### Excerpt provided
☆ ☆ ☆ ☆ ☆ ☆ ☆

Monday, May. 24, 1948

Born. To Russel McKinley ("Buck") Grouse, 55, pun -loving half of the writing-producing Lindsay & Grouse team (Life with Father, Arsenic and Old Lace, State of the Union), and second wife Anna Erskine Grouse, 32, daughter of Author John Erskine: their second child, first daughter; in Manhattan. Name: Lindsay Ann Grouse. Weight: 6 lbs. 6 oz.

Married. Edward Dmytryk, 39, ace Hollywood director (Crossfire) cited (with nine others) for contempt of Congress for refusing to tell whether he was a Communist; and Jean Porter, 24, player in B pictures; each for the second time; in Ellicott City, Md.

Died. Kathleen, Marchioness of Hartington, 28, bright-eyed second daughter (of nine children) of Joseph P. Kennedy, onetime, (1937-41) Ambassador to the Court of St. James's; in a plane crash; near Privas, France. The Marquess, a captain in the Coldstream Guards, was killed in action 18 weeks after their marriage in 1944, four weeks after her brother, U.S. Navy Lieut. Joseph P. Jr., was killed on an operational flight.

☆ ☆ ☆ ☆ ☆ ☆ ☆

### Exercise 1
From the May 24, 1948 notices, reproduce the passage from "Monday, May. 24, 1948" to "6 lbs. 6 oz.".
### Exercise 2
Answer these questions using the May 24, 1948 notices:
(a) What did the baby born in Manhattan weigh?
(b) Where did Edward Dmytryk and Jean Porter marry?
(c) Near what place was the plane crash that killed Kathleen, Marchioness of Hartington?
### Exercise 3
According to the May 24, 1948 notices, why was Edward Dmytryk cited for contempt of Congress?

### The data
☆ ☆ ☆ ☆ ☆ ☆ ☆

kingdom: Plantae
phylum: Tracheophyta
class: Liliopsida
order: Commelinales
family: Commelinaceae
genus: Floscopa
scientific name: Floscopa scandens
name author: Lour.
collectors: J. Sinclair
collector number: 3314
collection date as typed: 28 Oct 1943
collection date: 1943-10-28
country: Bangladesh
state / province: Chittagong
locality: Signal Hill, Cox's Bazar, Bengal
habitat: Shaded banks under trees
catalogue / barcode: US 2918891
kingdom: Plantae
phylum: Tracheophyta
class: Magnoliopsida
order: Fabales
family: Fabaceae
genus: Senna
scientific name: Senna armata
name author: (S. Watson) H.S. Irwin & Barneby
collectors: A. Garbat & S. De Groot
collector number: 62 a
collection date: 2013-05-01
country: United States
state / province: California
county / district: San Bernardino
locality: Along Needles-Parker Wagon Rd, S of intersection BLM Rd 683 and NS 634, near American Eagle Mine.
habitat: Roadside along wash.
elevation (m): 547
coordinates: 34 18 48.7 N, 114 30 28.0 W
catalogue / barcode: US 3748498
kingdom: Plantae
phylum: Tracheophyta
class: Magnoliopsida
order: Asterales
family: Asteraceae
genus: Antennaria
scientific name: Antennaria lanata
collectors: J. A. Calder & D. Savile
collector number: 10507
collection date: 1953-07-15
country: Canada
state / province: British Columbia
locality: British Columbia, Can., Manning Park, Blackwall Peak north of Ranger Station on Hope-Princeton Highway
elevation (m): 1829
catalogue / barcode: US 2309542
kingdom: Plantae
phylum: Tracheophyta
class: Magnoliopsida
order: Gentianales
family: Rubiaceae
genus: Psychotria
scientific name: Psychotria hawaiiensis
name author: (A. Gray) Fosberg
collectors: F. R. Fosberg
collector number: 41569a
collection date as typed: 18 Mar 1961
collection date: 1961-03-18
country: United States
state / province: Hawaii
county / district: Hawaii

☆ ☆ ☆ ☆ ☆ ☆ ☆

### Reply 1
Monday, May. 24, 1948

Born. To Russel McKinley ("Buck") Grouse, 55, pun -loving half of the writing-producing Lindsay & Grouse team (Life with Father, Arsenic and Old Lace, State of the Union), and second wife Anna Erskine Grouse, 32, daughter of Author John Erskine: their second child, first daughter; in Manhattan. Name: Lindsay Ann Grouse. Weight: 6 lbs. 6 oz.

### Reply 2
(a) 6 lbs. 6 oz.
(b) In Ellicott City, Md.
(c) Near Privas, France.

### Reply 3
He was cited for contempt of Congress because he refused to tell whether he was a Communist. Nine others were cited along with him.